Exercise goal —
Report back every line below that carries the word "медицина".

Provided material —

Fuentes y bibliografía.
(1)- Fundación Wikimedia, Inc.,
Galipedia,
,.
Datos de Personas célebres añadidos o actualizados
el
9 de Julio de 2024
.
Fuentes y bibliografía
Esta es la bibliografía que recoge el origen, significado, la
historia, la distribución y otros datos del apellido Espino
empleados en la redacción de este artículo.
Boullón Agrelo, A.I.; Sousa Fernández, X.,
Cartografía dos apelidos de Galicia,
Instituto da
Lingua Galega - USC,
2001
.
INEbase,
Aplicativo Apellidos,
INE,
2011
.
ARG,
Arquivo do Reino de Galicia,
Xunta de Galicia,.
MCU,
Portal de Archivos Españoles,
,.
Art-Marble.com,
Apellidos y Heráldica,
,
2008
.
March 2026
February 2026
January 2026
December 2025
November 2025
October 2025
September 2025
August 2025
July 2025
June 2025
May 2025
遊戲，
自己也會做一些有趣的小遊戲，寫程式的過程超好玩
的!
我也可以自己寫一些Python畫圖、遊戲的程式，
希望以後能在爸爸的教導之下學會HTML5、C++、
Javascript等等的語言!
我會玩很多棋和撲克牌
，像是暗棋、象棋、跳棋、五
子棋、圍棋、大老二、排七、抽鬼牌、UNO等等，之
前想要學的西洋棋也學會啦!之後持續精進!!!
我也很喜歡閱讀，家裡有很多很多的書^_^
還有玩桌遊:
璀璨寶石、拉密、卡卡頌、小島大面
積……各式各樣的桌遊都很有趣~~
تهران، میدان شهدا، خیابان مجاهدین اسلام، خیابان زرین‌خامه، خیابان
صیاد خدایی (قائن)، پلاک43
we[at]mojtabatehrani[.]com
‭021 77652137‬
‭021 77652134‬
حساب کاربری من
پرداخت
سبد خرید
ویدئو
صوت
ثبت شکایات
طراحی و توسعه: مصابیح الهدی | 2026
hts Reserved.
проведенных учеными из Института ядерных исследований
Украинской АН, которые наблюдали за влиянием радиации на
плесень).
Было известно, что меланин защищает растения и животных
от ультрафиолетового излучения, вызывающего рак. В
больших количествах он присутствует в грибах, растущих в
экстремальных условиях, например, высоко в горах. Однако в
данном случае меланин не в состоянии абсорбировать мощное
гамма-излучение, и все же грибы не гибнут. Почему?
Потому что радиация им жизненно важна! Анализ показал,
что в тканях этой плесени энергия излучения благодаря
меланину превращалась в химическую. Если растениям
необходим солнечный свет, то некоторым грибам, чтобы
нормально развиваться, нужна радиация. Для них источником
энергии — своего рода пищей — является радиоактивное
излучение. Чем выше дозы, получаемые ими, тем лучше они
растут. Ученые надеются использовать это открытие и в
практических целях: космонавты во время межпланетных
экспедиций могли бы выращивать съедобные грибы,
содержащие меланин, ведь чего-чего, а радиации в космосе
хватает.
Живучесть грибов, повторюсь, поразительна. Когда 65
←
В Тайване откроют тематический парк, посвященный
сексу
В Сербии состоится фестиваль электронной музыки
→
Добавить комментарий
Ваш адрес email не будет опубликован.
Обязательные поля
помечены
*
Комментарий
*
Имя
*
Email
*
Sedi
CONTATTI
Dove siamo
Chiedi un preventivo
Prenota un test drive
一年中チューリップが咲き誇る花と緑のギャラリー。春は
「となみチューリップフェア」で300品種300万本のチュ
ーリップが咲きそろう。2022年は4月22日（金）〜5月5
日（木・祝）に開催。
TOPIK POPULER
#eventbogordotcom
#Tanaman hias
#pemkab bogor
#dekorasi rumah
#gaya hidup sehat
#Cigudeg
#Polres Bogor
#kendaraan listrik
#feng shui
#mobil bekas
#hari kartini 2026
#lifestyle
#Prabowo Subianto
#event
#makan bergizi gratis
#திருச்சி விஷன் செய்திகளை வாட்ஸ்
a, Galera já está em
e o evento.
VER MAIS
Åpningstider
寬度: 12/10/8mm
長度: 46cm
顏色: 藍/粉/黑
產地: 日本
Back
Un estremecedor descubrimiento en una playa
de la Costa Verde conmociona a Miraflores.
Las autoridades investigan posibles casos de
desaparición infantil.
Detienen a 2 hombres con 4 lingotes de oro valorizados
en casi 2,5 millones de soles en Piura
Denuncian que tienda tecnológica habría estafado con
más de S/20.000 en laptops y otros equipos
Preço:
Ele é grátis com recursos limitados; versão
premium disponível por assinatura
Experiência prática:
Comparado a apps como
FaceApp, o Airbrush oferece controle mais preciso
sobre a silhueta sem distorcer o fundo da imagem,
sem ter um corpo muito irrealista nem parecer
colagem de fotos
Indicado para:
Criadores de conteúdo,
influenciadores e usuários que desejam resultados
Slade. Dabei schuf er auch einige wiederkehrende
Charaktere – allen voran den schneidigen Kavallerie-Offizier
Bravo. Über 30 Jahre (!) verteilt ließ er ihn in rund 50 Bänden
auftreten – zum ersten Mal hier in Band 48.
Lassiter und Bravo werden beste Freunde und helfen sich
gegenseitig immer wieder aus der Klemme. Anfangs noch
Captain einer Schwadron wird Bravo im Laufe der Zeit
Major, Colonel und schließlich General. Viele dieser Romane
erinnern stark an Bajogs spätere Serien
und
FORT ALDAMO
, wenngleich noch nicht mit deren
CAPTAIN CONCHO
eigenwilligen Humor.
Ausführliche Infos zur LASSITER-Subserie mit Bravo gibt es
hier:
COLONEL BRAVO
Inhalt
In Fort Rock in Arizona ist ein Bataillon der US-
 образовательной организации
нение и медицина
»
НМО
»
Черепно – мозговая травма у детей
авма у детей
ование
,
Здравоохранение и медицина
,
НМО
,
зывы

Response box —
нение и медицина
Здравоохранение и медицина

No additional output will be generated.